Index settings (shards, replicas) in Elasticsearch - Time & Space Complexity
When working with Elasticsearch, the way we set shards and replicas affects how fast queries and indexing happen.
We want to understand how the number of shards and replicas changes the work Elasticsearch does.
Analyze the time complexity of this index settings configuration.
PUT /my-index
{
"settings": {
"number_of_shards": 5,
"number_of_replicas": 1
}
}
This code creates an index with 5 primary shards and 1 replica for each shard.

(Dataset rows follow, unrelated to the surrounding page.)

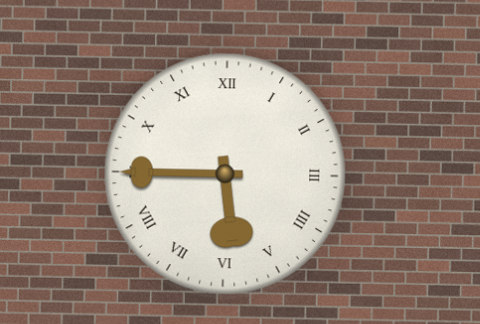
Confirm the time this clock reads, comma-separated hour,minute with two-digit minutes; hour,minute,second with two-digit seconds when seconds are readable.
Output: 5,45
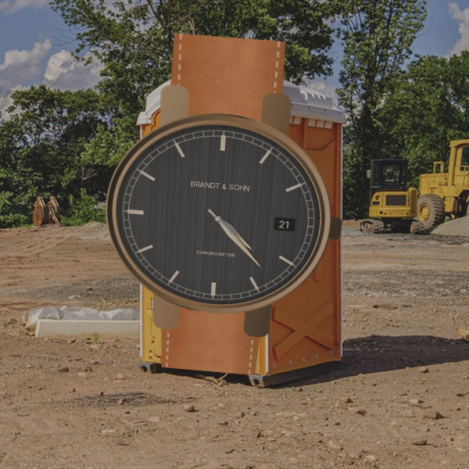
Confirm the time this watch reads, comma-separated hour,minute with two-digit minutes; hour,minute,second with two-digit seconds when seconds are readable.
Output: 4,23
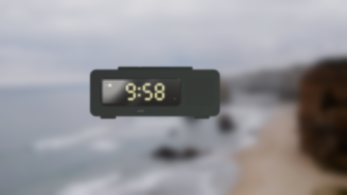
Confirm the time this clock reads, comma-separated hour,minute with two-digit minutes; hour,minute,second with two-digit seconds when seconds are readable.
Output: 9,58
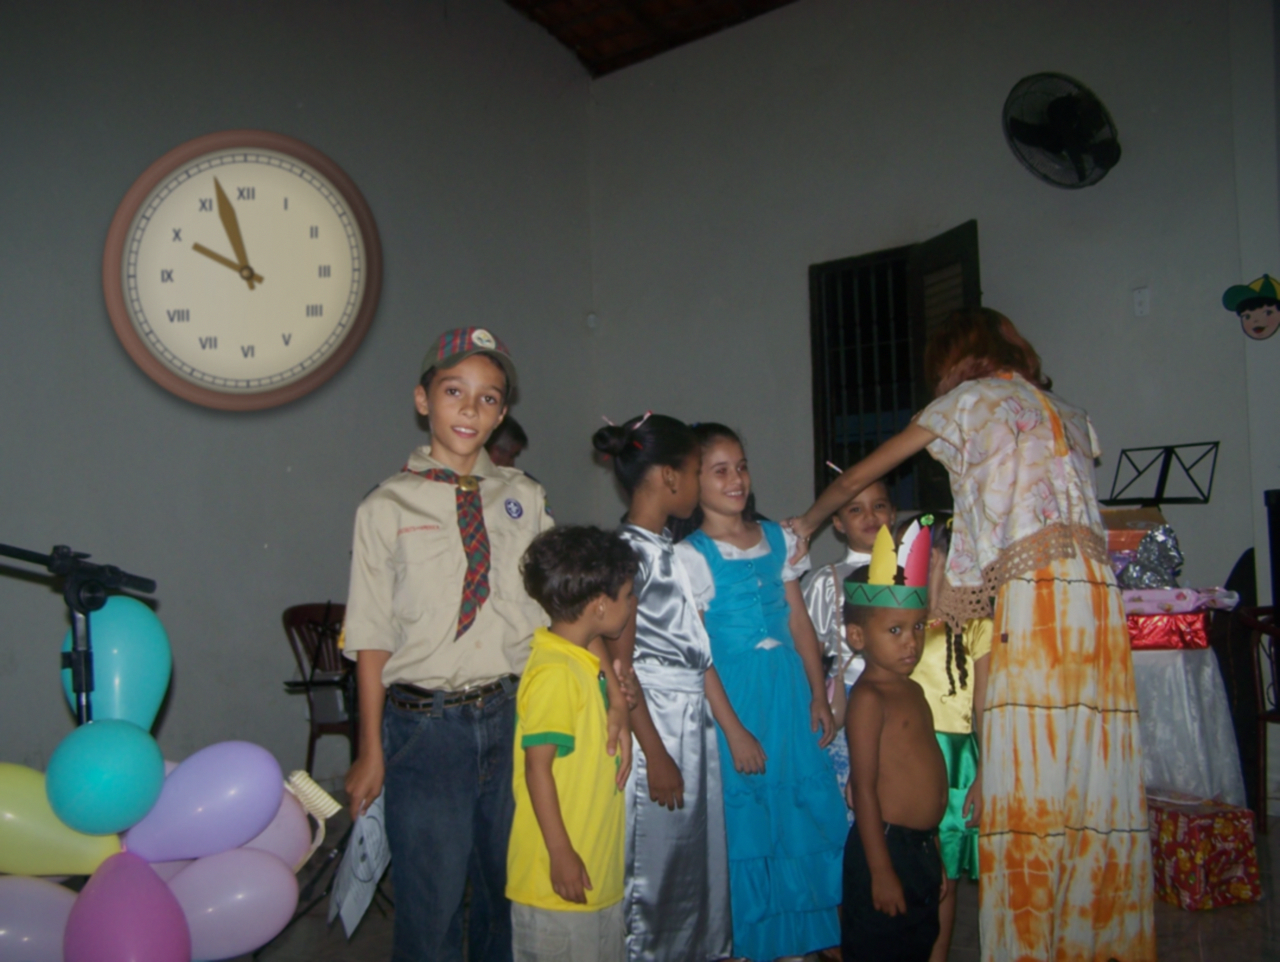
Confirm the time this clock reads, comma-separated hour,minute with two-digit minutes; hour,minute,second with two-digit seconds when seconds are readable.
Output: 9,57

Look at what happens when Elasticsearch processes data with these settings.
- Primary operation: Writing a document to its primary shard (determined by hash) and replicating it to the replicas of that shard.
- How many times: 1 (primary) + r (replicas) times per document.
As the data size grows, Elasticsearch splits it across shards and copies it to replicas.
| Input Size (n) | Approx. Operations |
|---|---|
| 10 | 10 * (1 + 1) = 20 writes (spread across up to 5 shards) |
| 100 | 100 * (1 + 1) = 200 writes (spread across up to 5 shards) |
| 1000 | 1000 * (1 + 1) = 2000 writes (spread across up to 5 shards) |
Pattern observation: The total work grows linearly with data size n, multiplied by (1 + r). The number of shards s allows distributing these writes for better parallelism.
Time Complexity: O(n * (1 + r))
This means the work grows linearly with data size n, multiplied by the replication factor (1 + r). Number of shards s does not affect total writes but enables parallel processing.
[X] Wrong: "Adding more replicas makes indexing faster because data is copied in parallel."
[OK] Correct: Replicas add extra work because data must be written multiple times, so indexing actually takes more time overall.
Understanding how shards and replicas affect work helps you explain Elasticsearch performance clearly and confidently.
"What if we increased the number of shards but kept replicas the same? How would the time complexity change?"